What steps are necessary to accelerate the process? Clinicians must note that initial treatment failure is a call to alarm and that with each failure, remission rates plummet and relapse rates increase (see
Figure 1). This calls for lessening or abandonment of common current approaches of “watchful waiting” and discontinuation of maintenance treatment for patients with prior episodes. All possible steps should be taken to achieve earlier detection, requiring a greater emphasis on screening, ideally during adolescence (
7),
plus earlier intervention when severity dictates,
plus measurement-based care (using standardized scales) (
8),
plus maintenance of wellness (
5,
9). These consolidated approaches should be the standard of care, and special attention must be given to earlier recognition of the threat of treatment-resistant depression, taking an array of steps to prevent its development (
5).
For those who prioritize research directions, the search for biomarkers and personalized treatment strategies should be accelerated in large, standardized, longitudinal samples. Next-generation sequencing and concomitant assessment of promising biomarkers will need to be applied to large populations, family-based samples, or samples that have been better characterized by strategies such as use of induced pluripotent stem cells, and then coupled with long-term outcome assessments rather than short-term studies. Truly large samples, tens of thousands rather than tens or hundreds, will be required. To achieve this, we must develop sustainable networks with “big-data” capacities. Networks that come and go with brief grant funding will not suffice. Early prototypes such as the National Network of Depression Centers (
10) have been started for depression, bipolar illness, and related conditions, but financial supports will be needed to fully develop their potential.

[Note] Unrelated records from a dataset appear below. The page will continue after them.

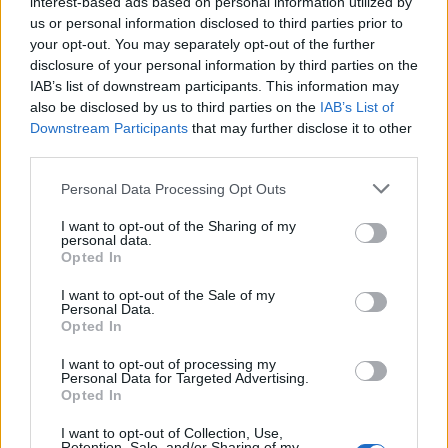
interest-based ads based on personal information utilized by
Portuguesa online, 2008-2024 Texto: Henrique Saraiva
us or personal information disclosed to third parties prior to
Dogma nº 1....
your opt-out. You may separately opt-out of the further
POR
REDAÇÃO
22 AGOSTO, 2024
disclosure of your personal information by third parties on the
IAB’s list of downstream participants. This information may
also be disclosed by us to third parties on the
IAB’s List of
Downstream Participants
that may further disclose it to other
third parties.
Personal Data Processing Opt Outs
I want to opt-out of the Sharing of my
personal data.
Opted In
I want to opt-out of the Sale of my
Personal Data.
Opted In
NOTÍCIAS
I want to opt-out of processing my
Personal Data for Targeted Advertising.
Os peões são as figuras mais frágeis no
Opted In
xadrez e… na estrada
Andar a pé é algo que aprendemos a partir do primeiro ano
I want to opt-out of Collection, Use,
Retention, Sale, and/or Sharing of my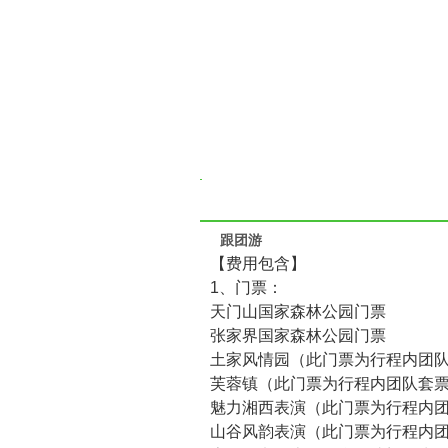
跟团游
【费用包含】
1、门票：
天门山国家森林公园门票
张家界国家森林公园门票
土家风情园（此门票为行程内团
芙蓉镇（此门票为行程内团队套
魅力湘西表演（此门票为行程内
山谷风韵表演（此门票为行程内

Business leaders, insurance companies, and anyone who bemoans high health care costs will need to respond to data showing that wellness is a better cost-reducer and productivity-improver than treatment restrictions. The findings by Trivedi et al. in this issue (
3) addressed only productivity gains, but in doing so, the authors provide a tantalizing peek at a promising vision. Full-scale workplace initiatives, network partnerships, personalized treatment development, and prevention programs will promote profitability rather than raising costs. This vision is attainable.